Exercise objective: Retype the line containing "consistency and innovation in our services." and each later line through the end of the listing, exactly as written, with no other lines.

+--

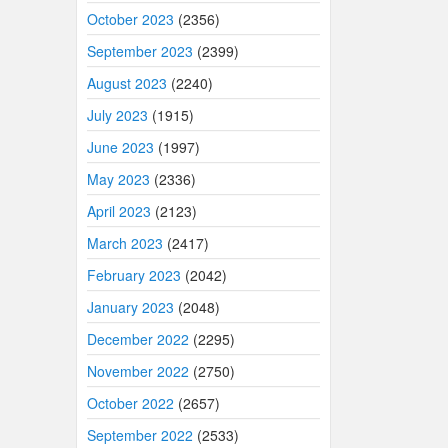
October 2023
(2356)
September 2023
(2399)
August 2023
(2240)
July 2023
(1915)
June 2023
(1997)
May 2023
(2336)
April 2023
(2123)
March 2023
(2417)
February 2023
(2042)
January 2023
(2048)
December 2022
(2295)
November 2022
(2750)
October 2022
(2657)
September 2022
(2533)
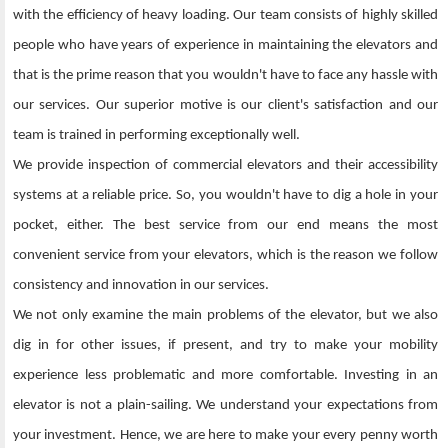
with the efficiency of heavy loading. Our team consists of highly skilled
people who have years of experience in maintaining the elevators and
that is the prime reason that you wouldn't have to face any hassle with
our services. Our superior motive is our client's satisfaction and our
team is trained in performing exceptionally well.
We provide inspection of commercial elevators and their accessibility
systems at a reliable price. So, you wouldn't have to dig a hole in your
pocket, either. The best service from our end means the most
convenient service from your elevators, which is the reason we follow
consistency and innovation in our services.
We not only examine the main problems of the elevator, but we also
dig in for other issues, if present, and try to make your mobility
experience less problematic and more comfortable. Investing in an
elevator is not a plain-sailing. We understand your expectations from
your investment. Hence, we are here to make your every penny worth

+--

Reply to the task:
consistency and innovation in our services.
We not only examine the main problems of the elevator, but we also
dig in for other issues, if present, and try to make your mobility
experience less problematic and more comfortable. Investing in an
elevator is not a plain-sailing. We understand your expectations from
your investment. Hence, we are here to make your every penny worth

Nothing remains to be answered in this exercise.